_REQUIRED ACTIONS_.
1: In the text on the HERE AFTER installation, translate this sentence into Spanish: "In an almost chaotic fashion, the site reinvents itself from the fragments of its past."
2: According to the text on the HERE AFTER installation, what served as inspiration for the design's colors?

_TEXT PROVIDED_.
▶

Here After

We have written about the massive changes to the White City area a few times. It’s always interesting to see how areas that have been somewhat grimy and a little unloved get an update. This time designers Craig & Karl have playfully revived a derelict petrol station on Wood Lane in London’s White City to create HERE AFTER, a public and visually arresting art installation that riffs on the area’s importance to British broadcasting history.

Here after

Using the bright hues of a television test card as inspiration, the colourful design nods to the petrol station’s location directly between Television Centre, the BBC’s former headquarters, and White City Place, the former BBC Media Village, both of which reopen this year following extensive redevelopment. Here After  gives the unloved site a new life by twisting the appearance of commonplace petrol stations and patching together the mishmash of striped forms and colours found in major fuel companies’ branding. In an almost chaotic fashion, the site reinvents itself from the fragments of its past.

◀

_MATERIAL SUPPLIED_.
▶

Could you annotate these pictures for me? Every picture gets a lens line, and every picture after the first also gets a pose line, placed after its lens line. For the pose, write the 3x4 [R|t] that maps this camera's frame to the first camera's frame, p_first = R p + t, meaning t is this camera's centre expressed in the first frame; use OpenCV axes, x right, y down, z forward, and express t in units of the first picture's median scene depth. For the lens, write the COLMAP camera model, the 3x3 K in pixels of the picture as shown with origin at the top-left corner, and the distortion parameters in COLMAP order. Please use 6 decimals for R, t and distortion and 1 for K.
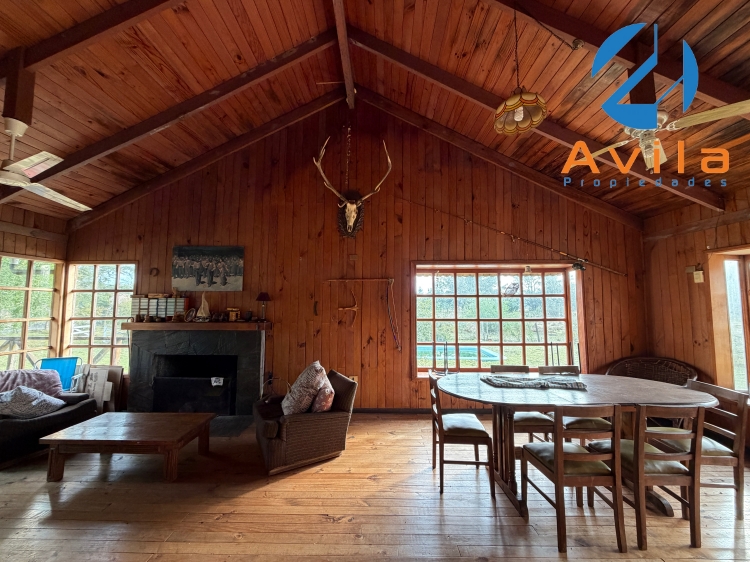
lens RADIAL K [[297.4, 0, 376.0], [0, 297.4, 284.5], [0, 0, 1]] dist [-0.002607, -0.000409]
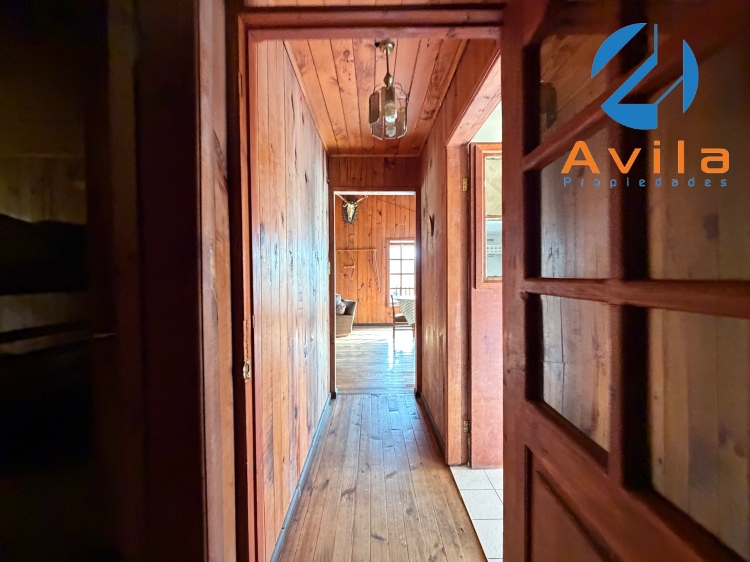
lens RADIAL K [[297.4, 0, 371.5], [0, 297.4, 278.0], [0, 0, 1]] dist [-0.002607, -0.000409]
pose [[0.999807, -0.005522, 0.018861, -0.000172], [0.003933, 0.996518, 0.083285, 0.003346], [-0.019255, -0.083195, 0.996347, -0.709964]]
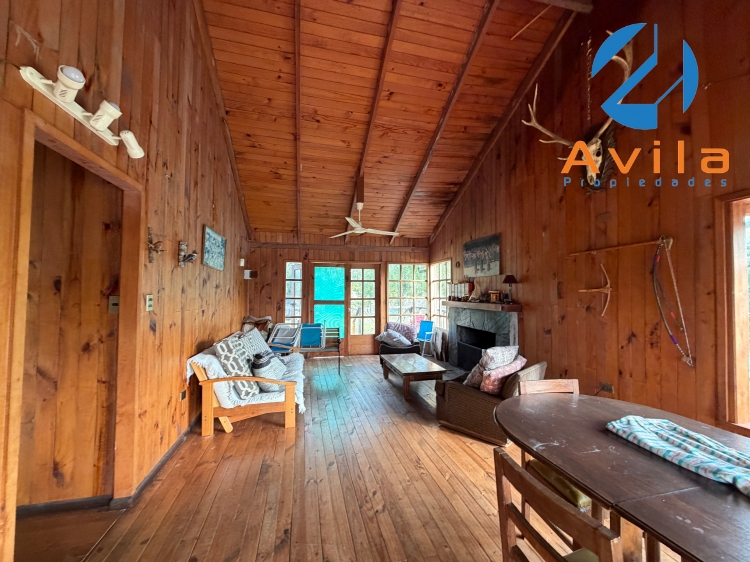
lens RADIAL K [[297.4, 0, 372.8], [0, 297.4, 285.3], [0, 0, 1]] dist [-0.002607, -0.000409]
pose [[0.237243, -0.026031, -0.971101, 0.485107], [0.065852, 0.997772, -0.010659, 0.040814], [0.969216, -0.061420, 0.238429, 0.293640]]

◀

_EXERCISE ANSWERS_.
1: De una manera casi caótica, el lugar se reinventa a partir de los fragmentos de su pasado.

2: The bright hues of a television test card.